◆ REQUIRED ACTION: Make an exact copy of all the data.

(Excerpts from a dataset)
'''

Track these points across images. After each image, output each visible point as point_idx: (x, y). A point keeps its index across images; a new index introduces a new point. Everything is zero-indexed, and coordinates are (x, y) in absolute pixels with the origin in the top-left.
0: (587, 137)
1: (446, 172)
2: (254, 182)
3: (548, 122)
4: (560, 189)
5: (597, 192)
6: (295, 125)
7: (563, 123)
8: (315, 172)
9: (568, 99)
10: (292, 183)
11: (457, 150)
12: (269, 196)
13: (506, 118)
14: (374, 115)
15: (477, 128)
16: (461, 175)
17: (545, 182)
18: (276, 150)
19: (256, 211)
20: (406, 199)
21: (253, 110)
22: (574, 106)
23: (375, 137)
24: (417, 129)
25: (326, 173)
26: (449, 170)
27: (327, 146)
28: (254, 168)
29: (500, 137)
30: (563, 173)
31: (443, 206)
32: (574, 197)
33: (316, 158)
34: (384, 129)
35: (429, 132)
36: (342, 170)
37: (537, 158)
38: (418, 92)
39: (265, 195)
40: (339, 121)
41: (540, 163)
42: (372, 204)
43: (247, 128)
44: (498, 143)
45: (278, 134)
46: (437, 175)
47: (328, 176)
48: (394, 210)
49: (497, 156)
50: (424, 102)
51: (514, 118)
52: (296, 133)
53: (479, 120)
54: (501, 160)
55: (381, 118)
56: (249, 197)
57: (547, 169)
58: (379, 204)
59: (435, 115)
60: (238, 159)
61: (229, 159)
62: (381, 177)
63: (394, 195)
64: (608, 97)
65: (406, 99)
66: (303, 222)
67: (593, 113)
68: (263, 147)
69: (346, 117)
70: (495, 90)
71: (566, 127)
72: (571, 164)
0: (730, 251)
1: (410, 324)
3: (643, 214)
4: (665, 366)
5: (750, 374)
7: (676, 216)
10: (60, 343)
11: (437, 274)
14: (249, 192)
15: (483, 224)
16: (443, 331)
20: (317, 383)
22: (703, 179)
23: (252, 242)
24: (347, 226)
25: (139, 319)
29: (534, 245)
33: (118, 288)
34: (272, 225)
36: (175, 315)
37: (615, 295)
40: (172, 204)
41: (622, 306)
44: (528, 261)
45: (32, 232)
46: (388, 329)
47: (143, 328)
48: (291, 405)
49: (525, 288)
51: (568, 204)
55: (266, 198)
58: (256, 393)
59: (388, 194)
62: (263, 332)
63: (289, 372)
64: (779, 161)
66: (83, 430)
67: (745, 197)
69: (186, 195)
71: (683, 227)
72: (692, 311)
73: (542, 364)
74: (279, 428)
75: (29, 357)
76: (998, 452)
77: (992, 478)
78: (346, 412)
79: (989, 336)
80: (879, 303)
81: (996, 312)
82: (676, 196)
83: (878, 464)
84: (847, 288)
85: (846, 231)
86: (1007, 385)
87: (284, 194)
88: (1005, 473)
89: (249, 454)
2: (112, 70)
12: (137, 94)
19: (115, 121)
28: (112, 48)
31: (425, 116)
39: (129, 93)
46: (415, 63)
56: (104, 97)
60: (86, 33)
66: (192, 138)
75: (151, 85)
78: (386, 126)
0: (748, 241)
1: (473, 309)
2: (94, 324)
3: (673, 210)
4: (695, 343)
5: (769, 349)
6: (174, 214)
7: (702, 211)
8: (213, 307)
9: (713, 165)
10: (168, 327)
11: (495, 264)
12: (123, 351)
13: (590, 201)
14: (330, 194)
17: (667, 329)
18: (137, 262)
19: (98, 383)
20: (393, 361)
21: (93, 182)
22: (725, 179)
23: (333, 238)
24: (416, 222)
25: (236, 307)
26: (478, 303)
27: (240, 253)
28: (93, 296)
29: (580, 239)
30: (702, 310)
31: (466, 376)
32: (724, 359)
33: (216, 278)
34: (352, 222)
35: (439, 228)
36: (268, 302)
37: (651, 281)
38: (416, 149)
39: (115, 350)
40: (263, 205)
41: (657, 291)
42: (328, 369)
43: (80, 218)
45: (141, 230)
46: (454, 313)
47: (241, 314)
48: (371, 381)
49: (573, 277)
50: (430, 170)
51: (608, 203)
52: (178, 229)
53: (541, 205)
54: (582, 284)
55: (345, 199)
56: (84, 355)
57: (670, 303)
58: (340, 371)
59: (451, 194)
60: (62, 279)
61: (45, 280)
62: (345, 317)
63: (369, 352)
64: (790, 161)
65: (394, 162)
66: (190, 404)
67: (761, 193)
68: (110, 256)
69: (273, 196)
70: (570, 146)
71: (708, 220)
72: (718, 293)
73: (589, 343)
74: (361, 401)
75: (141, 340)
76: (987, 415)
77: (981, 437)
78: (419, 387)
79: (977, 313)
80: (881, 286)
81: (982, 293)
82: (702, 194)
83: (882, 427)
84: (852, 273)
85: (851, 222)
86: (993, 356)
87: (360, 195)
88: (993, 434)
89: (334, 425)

'''

◆ WRITTEN REPLY:
Track these points across images. After each image, output each visible point as point_idx: (x, y). A point keeps its index across images; a new index introduces a new point. Everything is zero-indexed, and coordinates are (x, y) in absolute pixels with the origin in the top-left.
0: (587, 137)
1: (446, 172)
2: (254, 182)
3: (548, 122)
4: (560, 189)
5: (597, 192)
6: (295, 125)
7: (563, 123)
8: (315, 172)
9: (568, 99)
10: (292, 183)
11: (457, 150)
12: (269, 196)
13: (506, 118)
14: (374, 115)
15: (477, 128)
16: (461, 175)
17: (545, 182)
18: (276, 150)
19: (256, 211)
20: (406, 199)
21: (253, 110)
22: (574, 106)
23: (375, 137)
24: (417, 129)
25: (326, 173)
26: (449, 170)
27: (327, 146)
28: (254, 168)
29: (500, 137)
30: (563, 173)
31: (443, 206)
32: (574, 197)
33: (316, 158)
34: (384, 129)
35: (429, 132)
36: (342, 170)
37: (537, 158)
38: (418, 92)
39: (265, 195)
40: (339, 121)
41: (540, 163)
42: (372, 204)
43: (247, 128)
44: (498, 143)
45: (278, 134)
46: (437, 175)
47: (328, 176)
48: (394, 210)
49: (497, 156)
50: (424, 102)
51: (514, 118)
52: (296, 133)
53: (479, 120)
54: (501, 160)
55: (381, 118)
56: (249, 197)
57: (547, 169)
58: (379, 204)
59: (435, 115)
60: (238, 159)
61: (229, 159)
62: (381, 177)
63: (394, 195)
64: (608, 97)
65: (406, 99)
66: (303, 222)
67: (593, 113)
68: (263, 147)
69: (346, 117)
70: (495, 90)
71: (566, 127)
72: (571, 164)
0: (730, 251)
1: (410, 324)
3: (643, 214)
4: (665, 366)
5: (750, 374)
7: (676, 216)
10: (60, 343)
11: (437, 274)
14: (249, 192)
15: (483, 224)
16: (443, 331)
20: (317, 383)
22: (703, 179)
23: (252, 242)
24: (347, 226)
25: (139, 319)
29: (534, 245)
33: (118, 288)
34: (272, 225)
36: (175, 315)
37: (615, 295)
40: (172, 204)
41: (622, 306)
44: (528, 261)
45: (32, 232)
46: (388, 329)
47: (143, 328)
48: (291, 405)
49: (525, 288)
51: (568, 204)
55: (266, 198)
58: (256, 393)
59: (388, 194)
62: (263, 332)
63: (289, 372)
64: (779, 161)
66: (83, 430)
67: (745, 197)
69: (186, 195)
71: (683, 227)
72: (692, 311)
73: (542, 364)
74: (279, 428)
75: (29, 357)
76: (998, 452)
77: (992, 478)
78: (346, 412)
79: (989, 336)
80: (879, 303)
81: (996, 312)
82: (676, 196)
83: (878, 464)
84: (847, 288)
85: (846, 231)
86: (1007, 385)
87: (284, 194)
88: (1005, 473)
89: (249, 454)
2: (112, 70)
12: (137, 94)
19: (115, 121)
28: (112, 48)
31: (425, 116)
39: (129, 93)
46: (415, 63)
56: (104, 97)
60: (86, 33)
66: (192, 138)
75: (151, 85)
78: (386, 126)
0: (748, 241)
1: (473, 309)
2: (94, 324)
3: (673, 210)
4: (695, 343)
5: (769, 349)
6: (174, 214)
7: (702, 211)
8: (213, 307)
9: (713, 165)
10: (168, 327)
11: (495, 264)
12: (123, 351)
13: (590, 201)
14: (330, 194)
17: (667, 329)
18: (137, 262)
19: (98, 383)
20: (393, 361)
21: (93, 182)
22: (725, 179)
23: (333, 238)
24: (416, 222)
25: (236, 307)
26: (478, 303)
27: (240, 253)
28: (93, 296)
29: (580, 239)
30: (702, 310)
31: (466, 376)
32: (724, 359)
33: (216, 278)
34: (352, 222)
35: (439, 228)
36: (268, 302)
37: (651, 281)
38: (416, 149)
39: (115, 350)
40: (263, 205)
41: (657, 291)
42: (328, 369)
43: (80, 218)
45: (141, 230)
46: (454, 313)
47: (241, 314)
48: (371, 381)
49: (573, 277)
50: (430, 170)
51: (608, 203)
52: (178, 229)
53: (541, 205)
54: (582, 284)
55: (345, 199)
56: (84, 355)
57: (670, 303)
58: (340, 371)
59: (451, 194)
60: (62, 279)
61: (45, 280)
62: (345, 317)
63: (369, 352)
64: (790, 161)
65: (394, 162)
66: (190, 404)
67: (761, 193)
68: (110, 256)
69: (273, 196)
70: (570, 146)
71: (708, 220)
72: (718, 293)
73: (589, 343)
74: (361, 401)
75: (141, 340)
76: (987, 415)
77: (981, 437)
78: (419, 387)
79: (977, 313)
80: (881, 286)
81: (982, 293)
82: (702, 194)
83: (882, 427)
84: (852, 273)
85: (851, 222)
86: (993, 356)
87: (360, 195)
88: (993, 434)
89: (334, 425)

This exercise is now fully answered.